All of the data must be printed exactly; please include every line.

=======

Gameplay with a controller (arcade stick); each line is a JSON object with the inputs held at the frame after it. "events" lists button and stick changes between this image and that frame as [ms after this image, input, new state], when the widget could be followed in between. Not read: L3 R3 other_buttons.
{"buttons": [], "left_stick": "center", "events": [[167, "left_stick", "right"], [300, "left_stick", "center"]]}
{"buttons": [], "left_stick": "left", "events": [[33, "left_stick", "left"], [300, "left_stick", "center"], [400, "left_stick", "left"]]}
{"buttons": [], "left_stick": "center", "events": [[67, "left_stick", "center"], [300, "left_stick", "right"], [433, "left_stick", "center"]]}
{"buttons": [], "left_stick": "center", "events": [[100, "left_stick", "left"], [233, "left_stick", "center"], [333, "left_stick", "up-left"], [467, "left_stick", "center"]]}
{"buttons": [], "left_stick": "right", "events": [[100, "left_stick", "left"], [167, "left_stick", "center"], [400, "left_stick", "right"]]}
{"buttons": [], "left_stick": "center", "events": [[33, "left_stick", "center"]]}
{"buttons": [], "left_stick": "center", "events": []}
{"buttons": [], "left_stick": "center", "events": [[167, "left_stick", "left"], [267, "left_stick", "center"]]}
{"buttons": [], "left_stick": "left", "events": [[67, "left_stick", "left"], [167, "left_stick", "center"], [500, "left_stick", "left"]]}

=======

### WRITTEN REPLY
Gameplay with a controller (arcade stick); each line is a JSON object with the inputs held at the frame after it. "events" lists button and stick changes between this image and that frame as [ms after this image, input, new state], when the widget could be followed in between. Not read: L3 R3 other_buttons.
{"buttons": [], "left_stick": "center", "events": [[167, "left_stick", "right"], [300, "left_stick", "center"]]}
{"buttons": [], "left_stick": "left", "events": [[33, "left_stick", "left"], [300, "left_stick", "center"], [400, "left_stick", "left"]]}
{"buttons": [], "left_stick": "center", "events": [[67, "left_stick", "center"], [300, "left_stick", "right"], [433, "left_stick", "center"]]}
{"buttons": [], "left_stick": "center", "events": [[100, "left_stick", "left"], [233, "left_stick", "center"], [333, "left_stick", "up-left"], [467, "left_stick", "center"]]}
{"buttons": [], "left_stick": "right", "events": [[100, "left_stick", "left"], [167, "left_stick", "center"], [400, "left_stick", "right"]]}
{"buttons": [], "left_stick": "center", "events": [[33, "left_stick", "center"]]}
{"buttons": [], "left_stick": "center", "events": []}
{"buttons": [], "left_stick": "center", "events": [[167, "left_stick", "left"], [267, "left_stick", "center"]]}
{"buttons": [], "left_stick": "left", "events": [[67, "left_stick", "left"], [167, "left_stick", "center"], [500, "left_stick", "left"]]}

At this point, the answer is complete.